### STORED DATA ###

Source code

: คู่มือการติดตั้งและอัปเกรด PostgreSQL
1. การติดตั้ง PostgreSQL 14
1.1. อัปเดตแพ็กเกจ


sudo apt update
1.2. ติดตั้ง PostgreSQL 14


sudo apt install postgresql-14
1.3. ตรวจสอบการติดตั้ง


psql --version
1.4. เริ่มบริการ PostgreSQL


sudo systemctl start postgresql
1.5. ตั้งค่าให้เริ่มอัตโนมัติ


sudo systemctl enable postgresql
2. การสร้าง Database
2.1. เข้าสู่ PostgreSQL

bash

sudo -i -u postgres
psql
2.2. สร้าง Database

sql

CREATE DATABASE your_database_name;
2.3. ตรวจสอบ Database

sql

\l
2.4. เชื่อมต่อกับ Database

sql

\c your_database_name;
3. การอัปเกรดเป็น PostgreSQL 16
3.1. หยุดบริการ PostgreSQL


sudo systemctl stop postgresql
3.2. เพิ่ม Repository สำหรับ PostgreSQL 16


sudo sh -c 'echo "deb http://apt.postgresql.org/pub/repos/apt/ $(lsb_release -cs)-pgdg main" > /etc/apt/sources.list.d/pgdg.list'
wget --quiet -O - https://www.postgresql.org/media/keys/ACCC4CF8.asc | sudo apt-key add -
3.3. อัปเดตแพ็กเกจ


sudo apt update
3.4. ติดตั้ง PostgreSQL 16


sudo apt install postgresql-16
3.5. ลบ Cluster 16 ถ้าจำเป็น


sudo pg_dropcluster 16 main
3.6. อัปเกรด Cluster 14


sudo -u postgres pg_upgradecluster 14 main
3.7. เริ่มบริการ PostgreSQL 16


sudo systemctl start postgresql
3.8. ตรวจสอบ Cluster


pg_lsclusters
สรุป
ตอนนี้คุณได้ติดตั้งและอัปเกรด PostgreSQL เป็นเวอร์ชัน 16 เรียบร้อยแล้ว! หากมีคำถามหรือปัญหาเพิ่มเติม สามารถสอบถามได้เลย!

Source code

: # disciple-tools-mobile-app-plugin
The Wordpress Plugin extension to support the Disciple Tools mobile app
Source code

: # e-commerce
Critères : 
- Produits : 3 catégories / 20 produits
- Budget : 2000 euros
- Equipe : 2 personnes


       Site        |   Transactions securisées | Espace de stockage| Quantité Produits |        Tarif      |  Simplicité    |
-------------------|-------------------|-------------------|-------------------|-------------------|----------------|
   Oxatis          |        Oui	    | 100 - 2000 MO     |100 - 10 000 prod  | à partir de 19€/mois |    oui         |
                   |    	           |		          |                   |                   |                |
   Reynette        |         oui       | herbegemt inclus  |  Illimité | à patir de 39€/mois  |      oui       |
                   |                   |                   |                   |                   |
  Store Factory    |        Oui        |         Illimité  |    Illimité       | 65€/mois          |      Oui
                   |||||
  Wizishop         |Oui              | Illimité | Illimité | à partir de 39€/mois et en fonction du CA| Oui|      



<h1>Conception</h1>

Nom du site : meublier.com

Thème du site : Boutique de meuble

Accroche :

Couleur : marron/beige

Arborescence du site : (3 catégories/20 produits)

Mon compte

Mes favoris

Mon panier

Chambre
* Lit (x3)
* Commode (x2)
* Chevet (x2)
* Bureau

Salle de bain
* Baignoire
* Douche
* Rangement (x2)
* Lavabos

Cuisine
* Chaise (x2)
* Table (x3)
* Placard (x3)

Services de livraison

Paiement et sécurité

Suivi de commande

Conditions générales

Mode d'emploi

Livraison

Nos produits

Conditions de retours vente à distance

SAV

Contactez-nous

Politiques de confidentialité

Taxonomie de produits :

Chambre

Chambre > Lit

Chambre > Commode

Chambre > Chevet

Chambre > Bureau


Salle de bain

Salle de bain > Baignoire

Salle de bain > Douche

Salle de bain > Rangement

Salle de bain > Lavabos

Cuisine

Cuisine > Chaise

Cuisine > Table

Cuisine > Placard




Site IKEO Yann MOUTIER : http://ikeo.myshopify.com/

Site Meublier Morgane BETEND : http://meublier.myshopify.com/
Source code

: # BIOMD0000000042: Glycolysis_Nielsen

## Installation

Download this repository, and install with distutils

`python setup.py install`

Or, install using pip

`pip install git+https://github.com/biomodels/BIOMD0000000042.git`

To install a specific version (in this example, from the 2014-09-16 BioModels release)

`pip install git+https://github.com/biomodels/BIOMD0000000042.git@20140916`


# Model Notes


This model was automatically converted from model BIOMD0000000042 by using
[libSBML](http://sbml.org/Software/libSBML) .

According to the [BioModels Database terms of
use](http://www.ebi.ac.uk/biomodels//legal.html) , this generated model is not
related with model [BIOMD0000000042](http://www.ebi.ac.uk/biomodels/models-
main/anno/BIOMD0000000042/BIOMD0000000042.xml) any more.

###

TASK PROMPT —
Set aside each line above that includes the string "myshopify" and report it.

RESPONSE TO THE TASK —
Site IKEO Yann MOUTIER : http://ikeo.myshopify.com/
Site Meublier Morgane BETEND : http://meublier.myshopify.com/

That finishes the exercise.